Gaza's head of garrison, Major Tiller, had 7 infantry battalions, a cavalry squadron, and some camel troops. The British under Colonel Chetwode already had 2,000 troops in front of the city. Reluctantly, Djemal marched with the 33rd Division to relieve Gaza. Kressenstein was delighted to have repelled the British assault and wanted to mobilise aggressively by driving into Shellal, Wadi Ghazze, and Khan Yunis, but Djemal absolutely forbade it. The British had a whole division in retreat, so Djemal apprehended that a two-battalion sortie would have been annihilated. One of Djemal's associates in Iraq was engineer Colonel Heinrich August Meissner who had built both the Hejaz and Baghdad railways and who was employed on an ambitious project to construct a railway to the Suez canal at Bir Gifgafa. By October 1915, the Central Powers had already built 100 miles of track as far as the oasis of Beersheba. Djemal insisted that an extended railway would be needed to attack British Egypt.

Djemal was completely committed to the Turko-German military machine, which he saw as necessary to resist the new wave of offensives launched by the British High Command. Mustafa Kemal Pasha and Djemal Pasha became increasingly skeptical of German capabilities, but Djemal was not yet prepared to openly back the German allies. He insisted on the possibility of a planned allied assault behind the Yıldırım Army, as the Seventh Army gathered at the Turco-German Aleppo Conference. In the shake-up that followed, Djemal was demoted to a command of the Fourth Army under General Erich von Falkenhayn. They now adopted a plan similar to the Kress Plan for Gaza and sent the Yıldırım Army to Baghdad. It was not until October 1917 that the Seventh Army could march south to face the growing threat from Edmund Allenby, hampered by the limitations of the single-gauge railway, which was built away from the coastline to avoid Royal Navy salvos. During this time, Djemal presided over the 1917 Jaffa deportation in which he was accused of allowing the Jewish population of Jaffa to be robbed, assaulted, starved and killed.

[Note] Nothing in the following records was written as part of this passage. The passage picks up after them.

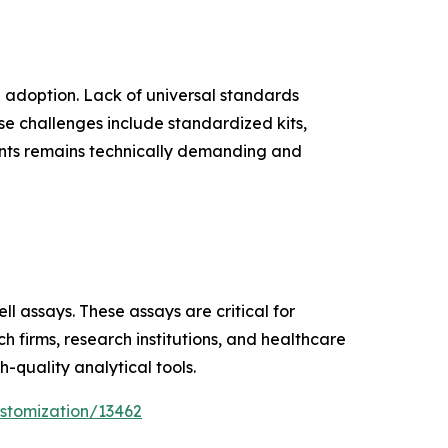
le adoption. Lack of universal standards
ese challenges include standardized kits,
nts remains technically demanding and
l assays. These assays are critical for
 firms, research institutions, and healthcare
-quality analytical tools.
stomization/13462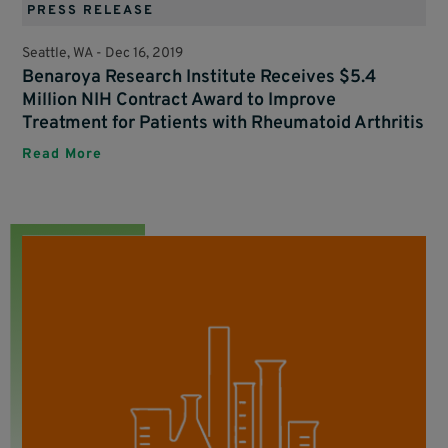
PRESS RELEASE
Seattle, WA -
Dec 16, 2019
Benaroya Research Institute Receives $5.4
Million NIH Contract Award to Improve
Treatment for Patients with Rheumatoid Arthritis
Read More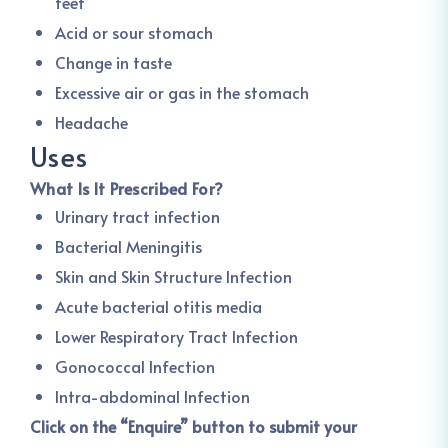
feet
Acid or sour stomach
Change in taste
Excessive air or gas in the stomach
Headache
Uses
What Is It Prescribed For?
Urinary tract infection
Bacterial Meningitis
Skin and Skin Structure Infection
Acute bacterial otitis media
Lower Respiratory Tract Infection
Gonococcal Infection
Intra-abdominal Infection
Click on the “Enquire” button to submit your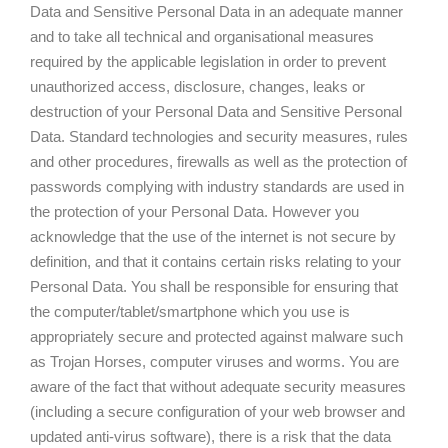
Data and Sensitive Personal Data in an adequate manner
and to take all technical and organisational measures
required by the applicable legislation in order to prevent
unauthorized access, disclosure, changes, leaks or
destruction of your Personal Data and Sensitive Personal
Data. Standard technologies and security measures, rules
and other procedures, firewalls as well as the protection of
passwords complying with industry standards are used in
the protection of your Personal Data. However you
acknowledge that the use of the internet is not secure by
definition, and that it contains certain risks relating to your
Personal Data. You shall be responsible for ensuring that
the computer/tablet/smartphone which you use is
appropriately secure and protected against malware such
as Trojan Horses, computer viruses and worms. You are
aware of the fact that without adequate security measures
(including a secure configuration of your web browser and
updated anti-virus software), there is a risk that the data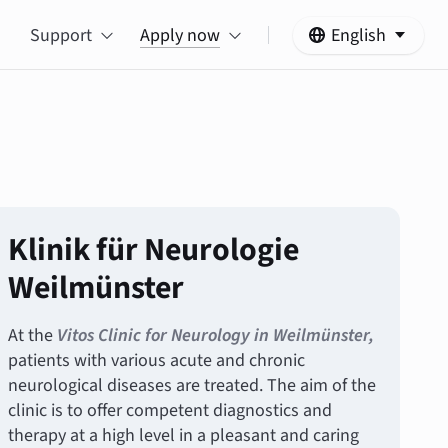
Support
Apply now
English
Klinik für Neurologie
Weilmünster
At the
Vitos Clinic for Neurology in Weilmünster,
patients with various acute and chronic
neurological diseases are treated. The aim of the
clinic is to offer competent diagnostics and
therapy at a high level in a pleasant and caring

On 7 November, the British captured Gaza, but Djemal had long since been forced to evacuate. Although chased, he managed to retreat at speed. In December, the Turks were driven out of Jaffa, Djemal's army still in retreat, and the city fell without a fight. Falkenhayn had ordered an evacuation on 14th, and the British had begun to enter the same day. But now the Turkish Eighth formed a much stronger line of entrenchment; Djemal's organized defence of Gaza had been amply anticipated by the British. His army delayed them further at the vital Junction railway station. But the British were probably unaware of its importance.

The fighting in the hills was all but over by 1 December. On 6 December, Djemal Pasha was in Beirut to make a speech publicizing the allied deal to 'carve up' Syria-Palestine into partitioned spheres of influence in the Sykes-Picot agreement. At the end of 1917, Djemal ruled from his post in Damascus as a near-independent ruler of his portion of the Empire. On 9 April and then 19 April 1918, Djemal ordered the evacuation of civilians from Jaffa and Jerusalem. The Germans were furious and rescinded the order, revealing the chaos in the Ottoman Empire. Djemal's ambiguous attitude to the subject populations of the Ottoman Empire proved beneficial to the British colonial authorities. The Turkish line was solidified in readiness for the final onslaught at Nebi Samwell and Nahr-el-Auja. To the south of Nebi were the defences of Beit Iksa; the Heart and Liver Redoubts before Lifa; and Deir Yassin, two systems behind Ain Karim. In all, there were 4 miles of fortifications. Djemal Pasha was recalled to Istanbul in June 1918.

Role in the Armenian genocide
Djemal's role in the Armenian genocide has been contested by historians. His policies allowed some Armenians to survive in the territories under his control. German historian Wolfgang Gust states, "while preserving the lives of perhaps 150,000 Armenians—in terrible conditions—he helped kill another 150,000". In December 1915, he offered to the Entente powers that he would march to Constantinople, overthrow the CUP government, and end the genocide in exchange for the guarantee of the Ottoman Empire's territorial integrity in its pre-World War I borders. Historian Ümit Kurt argues that "The most fundamental difference between Cemal and the other two leaders [Talat and Enver] was the methods he wanted to employ to decrease the number of Armenians to a level that would no longer pose a threat to the Ottoman state." Instead of killing Armenians, he favored their forced conversion and assimilation to neutralize the perceived Armenian threat. Kurt furthermore argues: "Saving the lives of some fortunate Armenians does not exempt Cemal from the label ‘génocidaire’, for he was fully committed to the disappearance of Armenians from Ottoman soil."
In the CUP's penultimate congress held in 1917, Djemal was elected to the Board of Central Administration.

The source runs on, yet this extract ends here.